=== DOCUMENT SEGMENT ===
[Interest] TLS/SSL XML encryption security

Giuseppe D'Angelo giuseppe.dangelo at kdab.com
Sat Oct 5 19:26:01 CEST 2019


Il 05/10/19 02:17, Roland Hughes ha scritto:
> Sorry, I need to invert the quoted message so answers make sense.
> 
> On 10/3/19 5:00 AM, Matthew Woehlke wrote:
>> On 01/10/2019 20.47, Roland Hughes wrote:
>>     
>>> If they targeted something which uses XML documents to communicate, they
>>> don't need to brute force attempt everything, just the first 120 or so
>>> bytes of each packet until they find the one which returns
>>>
>>> <?xml version=
>>>
>>> and they are done.
>> That seems like a flaw in the encryption algorithm. It seems like
>> there ought to be a way to make it so that you can't decrypt only part
>> of a message. Even an initial, reversible step such as XOR-permuting
>> the message with some well-known image of itself (e.g. "reversed")
>> might suffice?

Of course! Everyone in charge of security at Google, Amazon, Apple, 
Facebook, Microsoft is a complete moron and didn't think of this 
already, as they're happily sending plain XML and JSON from their servers!

Or maybe it has to do with the fact that modern encryption algorithms 
are designed to be resilient against these attacks, so there is no point 
at obfuscating the data you're sending? I'm really not sure. I'll go 
with "everyone else is a complete moron".


>> Not a flaw in the algorithm, just seems to be a flaw in the
>> communications. This isn't partially decrypting a packet. It is
>> encrypting every possible combination of key+algo supported by TLS/SSL
>> into a fingerprint database. You then use a sliding window of the
>> fingerprint size performing keyed hits against the fingerprint
>> database. You "dust for prints."

Sure; there are (at most) ~10^80 =~ 2^266 atoms in the observable 
universe. So you need roughly ALL THE MATTER IN THE UNIVERSE to store 
every possible combination of 256 bit keys+algorithms into a fingerprint 
database.


>>> To really secure transmitted data, you cannot use an open standard which
>>> has readily identifiable fields. Companies needing great security are
>>> moving to proprietary record layouts containing binary data. Not a
>>> "classic" record layout with contiguous fields, but a scattered layout
>>> placing single field bytes all over the place. For the "free text"
=== TASK MATERIAL ===
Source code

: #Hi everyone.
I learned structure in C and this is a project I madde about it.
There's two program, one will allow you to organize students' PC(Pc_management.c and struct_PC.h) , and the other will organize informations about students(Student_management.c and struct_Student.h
===
=== TASK MATERIAL ===
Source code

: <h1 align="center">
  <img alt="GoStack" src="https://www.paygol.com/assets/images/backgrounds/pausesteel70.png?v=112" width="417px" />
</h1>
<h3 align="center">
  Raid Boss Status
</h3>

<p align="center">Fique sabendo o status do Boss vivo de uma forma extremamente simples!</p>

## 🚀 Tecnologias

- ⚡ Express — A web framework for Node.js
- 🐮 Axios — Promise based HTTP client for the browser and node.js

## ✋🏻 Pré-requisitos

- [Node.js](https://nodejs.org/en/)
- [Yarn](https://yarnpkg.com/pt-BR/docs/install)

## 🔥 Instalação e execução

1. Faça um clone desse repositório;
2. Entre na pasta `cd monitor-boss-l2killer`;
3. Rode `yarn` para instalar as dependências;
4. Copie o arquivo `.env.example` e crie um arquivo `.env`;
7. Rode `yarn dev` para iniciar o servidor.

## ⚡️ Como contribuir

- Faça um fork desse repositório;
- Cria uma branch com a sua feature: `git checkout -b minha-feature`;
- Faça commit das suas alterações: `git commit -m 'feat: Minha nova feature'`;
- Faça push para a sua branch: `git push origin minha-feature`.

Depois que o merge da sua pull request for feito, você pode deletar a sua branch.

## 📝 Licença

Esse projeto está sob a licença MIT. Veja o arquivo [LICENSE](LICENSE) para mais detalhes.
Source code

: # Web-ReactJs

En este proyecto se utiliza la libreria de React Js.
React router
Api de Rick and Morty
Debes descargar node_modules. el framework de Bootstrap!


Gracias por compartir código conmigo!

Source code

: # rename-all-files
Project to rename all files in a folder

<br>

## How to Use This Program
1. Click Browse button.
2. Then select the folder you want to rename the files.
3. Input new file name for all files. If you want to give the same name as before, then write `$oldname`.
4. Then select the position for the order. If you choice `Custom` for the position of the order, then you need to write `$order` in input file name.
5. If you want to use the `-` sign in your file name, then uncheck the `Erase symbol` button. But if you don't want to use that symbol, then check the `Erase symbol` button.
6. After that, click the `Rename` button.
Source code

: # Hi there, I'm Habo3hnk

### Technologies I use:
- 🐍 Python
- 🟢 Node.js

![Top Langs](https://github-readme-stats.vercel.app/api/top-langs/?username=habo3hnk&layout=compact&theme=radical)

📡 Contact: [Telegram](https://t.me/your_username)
===
> WORK INSTRUCTIONS:
[a] Count the lines of the records that contain the string "want", treating uppercase and lowercase as different, and reply with the number only.
[b] Please continue the mailing-list post on TLS/SSL and XML encryption security from the point where its text stops.

> ANSWERS FOR EACH ITEM:
[a] 3

[b]
>>> portions like name and address not only in reverse byte order, but
>>> performing a translate under mask first. Object Oriented languages have
>>> a bit of trouble operating in this world but older 3GLs where one can
>>> have multiple record types/structures mapped to a single buffer (think a
>>> union of packed structures in C) can process this data rather quickly.
>> How is this not just "security through obscurity"? That's almost
>> universally regarded as equivalent to "no security at all". If you're
>> going to claim that this is suddenly not the case, you'd best have
>> some *really* impressive evidence to back it up. Put differently, how
>> is this different from just throwing another layer of
>> encry^Wenciphering on your data and calling it a day?

It's not. It's security by obscurity. I'll grant it may be a legitimate 
use of obfuscation, which of course doesn't work ALONE -- it works when 
the rest of your stack is also secure. And in the case of TLS/SSL, the 
rest of the stack is secure WITHOUT using security by obscurity.


> Well, first we have to shred some marketing fraud which has been in
> existence for a very long time.
> 
> https://en.wikipedia.org/wiki/Security_through_obscurity
> 
> "Security through obscurity (or security by obscurity) is the reliance
> in security engineering on design or implementation secrecy as the main
> method of providing security to a system or component."
> 
> I wonder if Gartner was paid to market this fraud. They've certainly
> marketed some whoppers in their day. Back in the 90s declaring Microsoft
> Windows an "open" platform when it was one of the most proprietary
> systems on the market. Can't believe nobody went to prison over that.
> 
> At any rate the peddlers of encryption have been spewing this line. In
> fact this line is much truer than the peddlers of encryption wish to
> admit. When you press them on it they are forced to perform a "Look at
> the Grouse" routine.
> 
> https://www.youtube.com/watch?v=493jZunIooI
> 
> _ALL_ electronic encryption is security by obscurity.
> 
> Take a moment and let that sink in because it is fact.

"Let that sink in" is the official "I've just told you a very very 
appealing lie/logical fallacy/... and I don't want to get caught".



> Your "secrecy" is the key+algorithm combination. When that secret is
> learned you are no longer secure. People lull themselves into a false
> sense of security regurgitating another Urban Legend.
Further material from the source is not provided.